The brain has been studied for centuries. But despite the ever new discoveries about the “control center”, mysteries remain: what about the soul, about consciousness? The brain is a “very airtight affair”, as Henriette Pleiger says. Such an “unlimited theme” was a big challenge for her and the other two curators of the Bundeskunsthalle in Bonn.

This is why the new exhibition “The brain. In Art and Science” was designed around five simple questions: What do I have in mind? How can I imagine the processes in the brain? Are me and my body the same? How do I create my world? And: Should I optimize my brain?

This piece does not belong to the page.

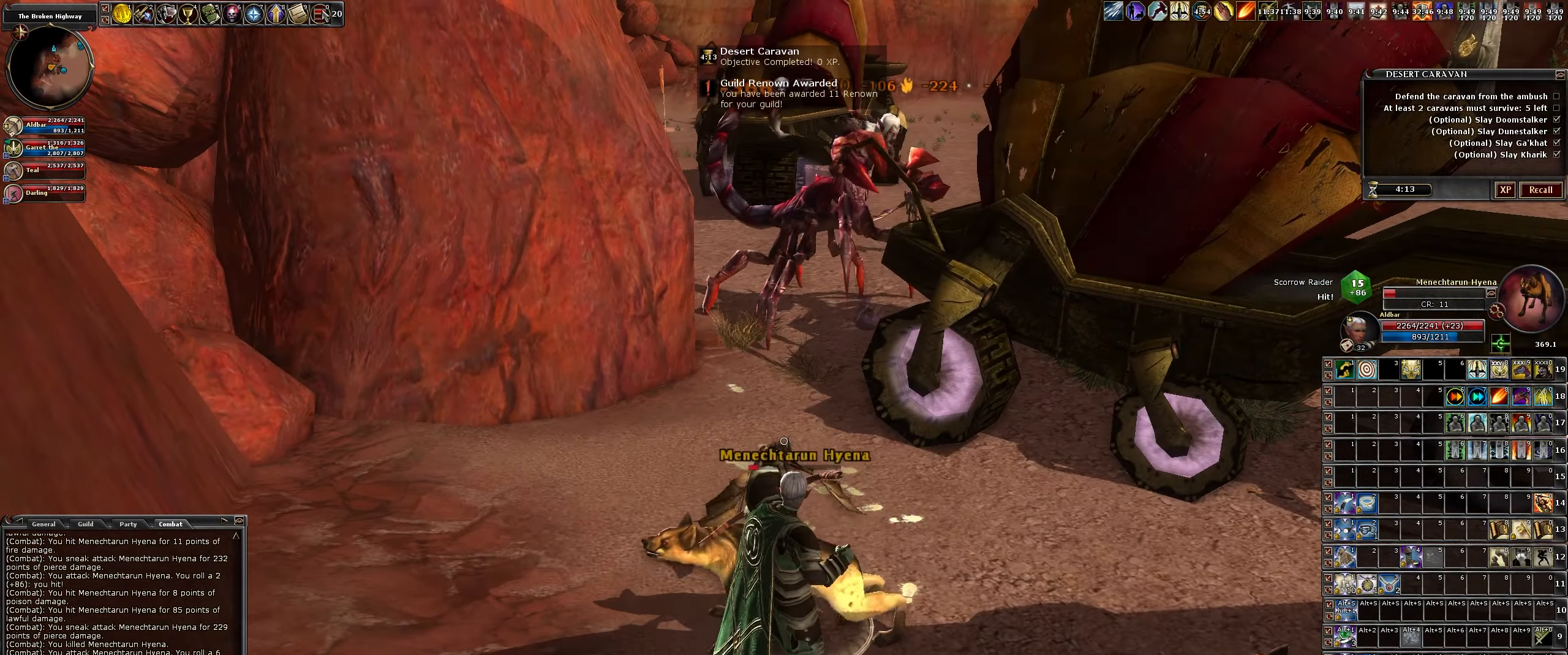
{"keys": ["d", "s"], "mouse": ["left"], "events": [[150, "a", "up"], [300, "s", "down"], [383, "d", "down"]]}
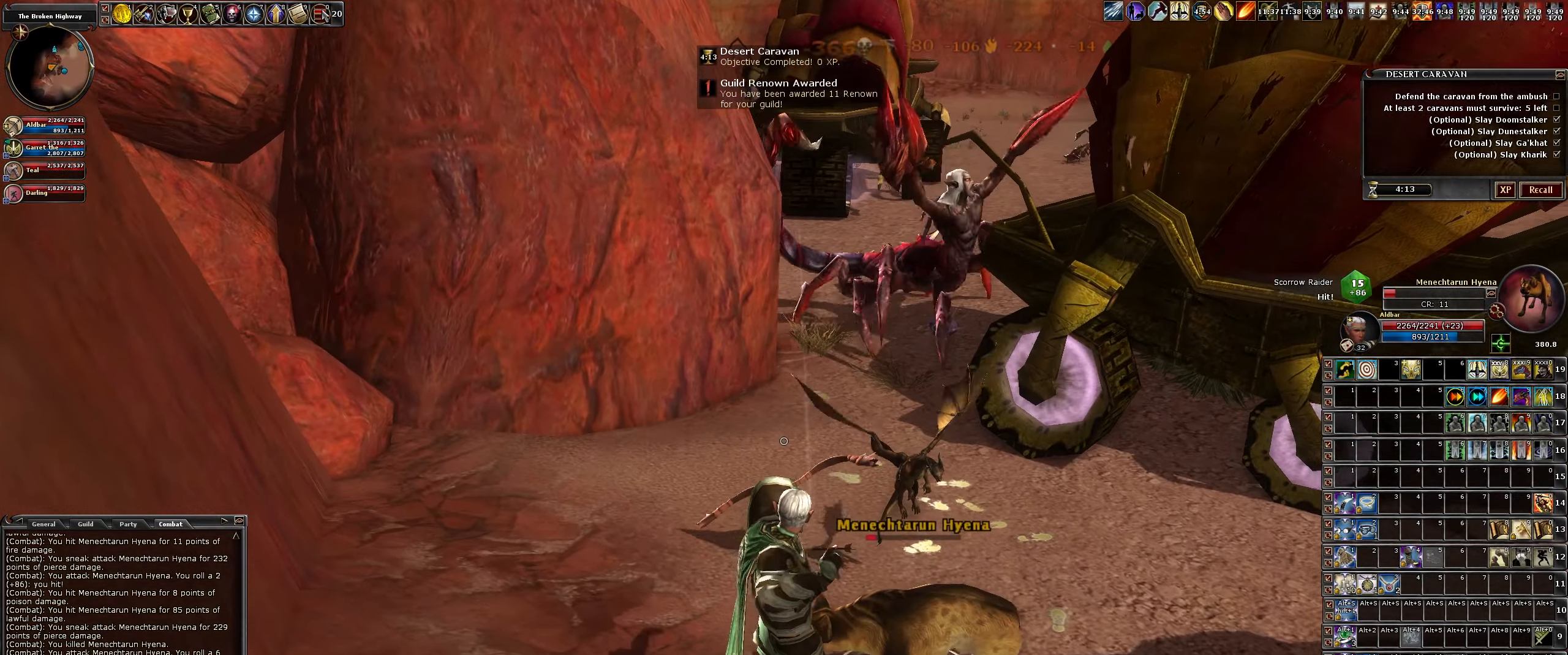
{"keys": ["w"], "mouse": ["left"], "events": [[67, "d", "up"], [217, "s", "up"], [500, "w", "down"]]}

The result was “a wild mix”, says Pleiger. Along with brain and neurology research, the show discusses philosophy, religion, the history of medicine, and psychology. And art also intervenes “massively”, according to the curator. “What we want to create are the cross-connections, the neural connections, so to speak, between the disciplines.”

You don’t need strong nerves for the show, Pleiger points out. There was nothing “bloodthirsty”. Human preparations were deliberately avoided. Instead, models from the history of medicine and anatomical drawings, for example, could tell a lot about the story of the discovery of the brain. Among them are real “scientific pearls” such as the first drawings of nerve cells by future Nobel laureate Santiago Ramón y Cajal.